* TEXTAUSZUG *
Hiobsbotschaft vom Arbeitsmarkt
In nur zwei Wochen haben zehn Millionen ihren Job verloren. Vielen droht der Absturz
Washington Als begnadeter Verkäufer hatte Donald Trump die Nation einzustimmen versucht: „Wir kommen aus der besten konjunkturellen Lage in der Geschichte der Welt“, sagte der US-Präsident wenige Stunden vor der Hiobsbotschaft: „Wir werden bald einen gewaltigen Wiederaufstieg haben.“Gleichwohl löste die Bekanntgabe der jüngsten Erwerbslosenzahlen eine Schockwelle in den USA aus. Rund 6,6 Millionen Menschen haben sich alleine in der vergangenen Woche als arbeitssuchend gemeldet. In der Woche davor waren es 3,3 Millionen gewesen. Damit haben durch die Coronakrise in zwei Wochen mehr Amerikaner ihren Job verloren als in den ersten sechs Monaten der großen Rezession der Finanzkrise.
In den USA werden neben der absoluten Arbeitslosigkeit, die mit statistischer Verzögerung gemeldet wird, auch die wöchentlichen Neuanmeldungen erfasst. Weil das Land weitgehend stillliegt, hatten Experten eine Rekordzahl befürchtet. Die Schätzungen lagen zwischen drei und 5,6 Millionen. Jetzt setzt die noch dramatischere tatsächliche Zahl Trump im Wahljahr unter enormen Druck. Auch werden die Rufe lauter, nach dem Zwei-Billionen-Hilfspaket ein Infrastrukturprogramm auf den Weg zu bringen.

* ZU PRÜFENDE DATEN *
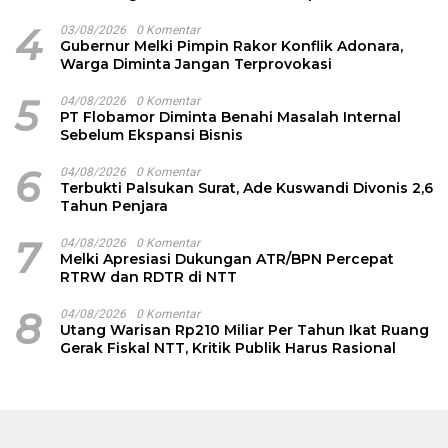
4
03/08/2026
0 Komentar
Gubernur Melki Pimpin Rakor Konflik Adonara,
Warga Diminta Jangan Terprovokasi
5
04/08/2026
0 Komentar
PT Flobamor Diminta Benahi Masalah Internal
Sebelum Ekspansi Bisnis
6
04/08/2026
0 Komentar
Terbukti Palsukan Surat, Ade Kuswandi Divonis 2,6
Tahun Penjara
7
04/08/2026
0 Komentar
Melki Apresiasi Dukungan ATR/BPN Percepat
RTRW dan RDTR di NTT
8
04/08/2026
0 Komentar
Utang Warisan Rp210 Miliar Per Tahun Ikat Ruang
Gerak Fiskal NTT, Kritik Publik Harus Rasional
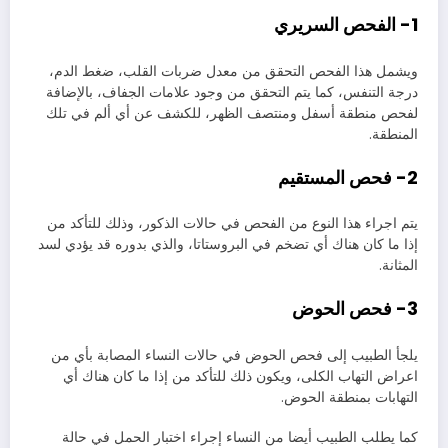
1- الفحص السريري
ويشمل هذا الفحص التحقق من معدل ضربات القلب، ضغط الدم،
درجة التنفس، كما يتم التحقق من وجود علامات الجفاف، بالإضافة
لفحص منطقة أسفل ومنتصف الظهر، للكشف عن أي ألم في تلك
المنطقة.
2- فحص المستقيم
يتم اجراء هذا النوع من الفحص في حالات الذكور، وذلك للتأكد من
إذا ما كان هناك أي تضخم في البروستاتا، والذي بدوره قد يؤدي لسد
المثانة.
3- فحص الحوض
يلجأ الطبيب إلى فحص الحوض في حالات النساء المصابة بأي من
اعراض التهاب الكلى، ويكون ذلك للتأكد من إذا ما كان هناك أي
التهابات بمنطقة الحوض.
كما يطلب الطبيب أيضا من النساء إجراء اختبار الحمل في حالة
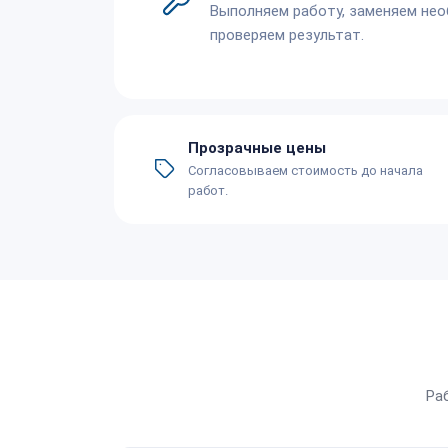
Выполняем работу, заменяем не
проверяем результат.
Прозрачные цены
Согласовываем стоимость до начала
работ.
Ра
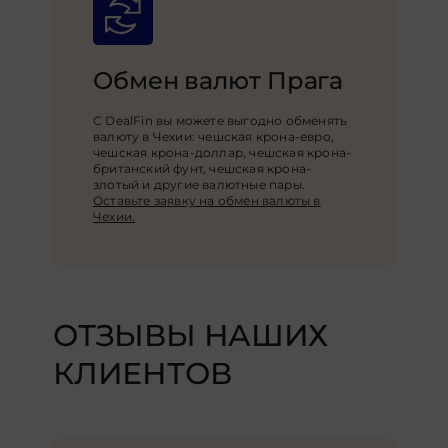
Обмен валют Прага
С DealFin вы можете выгодно обменять
валюту в Чехии: чешская крона-евро,
чешская крона-доллар, чешская крона-
британский фунт, чешская крона-
злотый и другие валютные пары.
Оставьте заявку на обмен валюты в
Чехии.
ОТЗЫВЫ НАШИХ
КЛИЕНТОВ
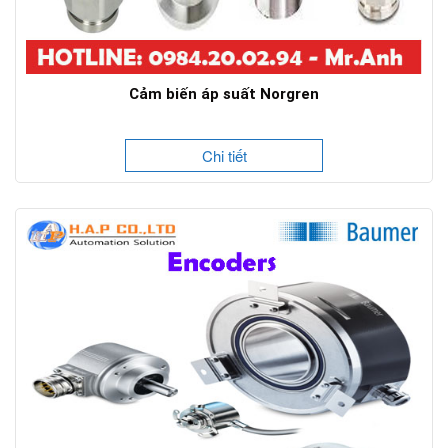
Cảm biến áp suất Norgren
Chi tiết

* GESTELLTE AUFGABE A *
Nenne alle Zahlenangaben in Millionen aus dem Artikel über den US-Arbeitsmarkt und gib zu jeder an, worauf sie sich bezieht.
* GESTELLTE AUFGABE B *
Setze den Artikel über den US-Arbeitsmarkt nach seinem letzten Satz fort.

* SCHRIFTLICHE ANTWORT A *
- zehn Millionen: Menschen, die in nur zwei Wochen ihren Job verloren haben
- 6,6 Millionen: Menschen, die sich allein in der vergangenen Woche als arbeitssuchend gemeldet haben
- 3,3 Millionen: Arbeitssuchendmeldungen in der Woche davor
- drei Millionen: untere Grenze der Schätzungen der Experten
- 5,6 Millionen: obere Grenze der Schätzungen der Experten

* SCHRIFTLICHE ANTWORT B *
Nachdem Ausgehsperren und Einschränkungen der Geschäftstätigkeit zuerst Tourismus und Gastgewerbe getroffen haben, belasten sie nun auch die Industrie. Die Auto-Riesen
Ford, General Motors und Fiat/Chrysler haben Werke geschlossen und 150 000 Arbeitern gekündigt. Der Schwerpunkt der wirtschaftlichen Einschläge dürfte jedoch immer noch bei den Kleinunternehmen und im Handel liegen. Die Textilkette GAP hat 80000 Mitarbeiter, der Kaufhauskonzern Macy’s 125000 Beschäftigte in unbezahlten Zwangsurlaub geschickt.
Den Arbeitsplatzverlusten stehen zwar auch Neueinstellungen gegenüber: Krankenschwestern und Lkw-Fahrer werden händeringend gesucht und die Versand- und Handelsgiganten Amazon und Walmart wollen 150 000 und 100 000 zusätzliche Kräfte einstellen. Doch besteht die meiste Nachfrage im Niedriglohnbereich. Auch gleicht der Zuwachs die Arbeitsplatzverluste bei weitem nicht aus. James Bullard, der Chef der regionalen Notenbank in St. Louis, befürchtet daher für das zweite Quartal eine Explosion der Arbeitslosenquote, die im Februar bei extrem niedrigen 3,5 Prozent gelegen hatte, auf 30 Prozent.
Angesichts der niedrigen Sparquote droht vielen Amerikanern nach dem Jobverlust ein dramatischer finanzieller Absturz. Meist entfällt mit der Kündigung die Krankenversicherung. Dann gibt es für zwölf bis 26 Wochen ein Arbeitslosengeld, dessen Höchstbetrag etwa 1500 Dollar im Monat beträgt. Mit dem Rettungpaket hat der Kongress eine zusätzliche Hilfe von maximal 2400 Dollar beschlossen, die aber auf vier Monate beschränkt ist. Während Solo-Selbstständige, Teilzeitarbeiter und Covid-19-Kranke hier eingeschlossen sind, gehen Migranten aus Lateinamerika, die ohne offizielle Arbeitserlaubnis jobben, leer aus.
In den USA hat die Corona-Krise nun auch Auswirkungen auf den Präsidentschaftswahlkampf: Die US-Demokraten verschieben ihren für Juli geplanten Nominierungsparteitag um einen Monat. Der Parteitag solle nun Mitte August in Milwaukee stattfinden.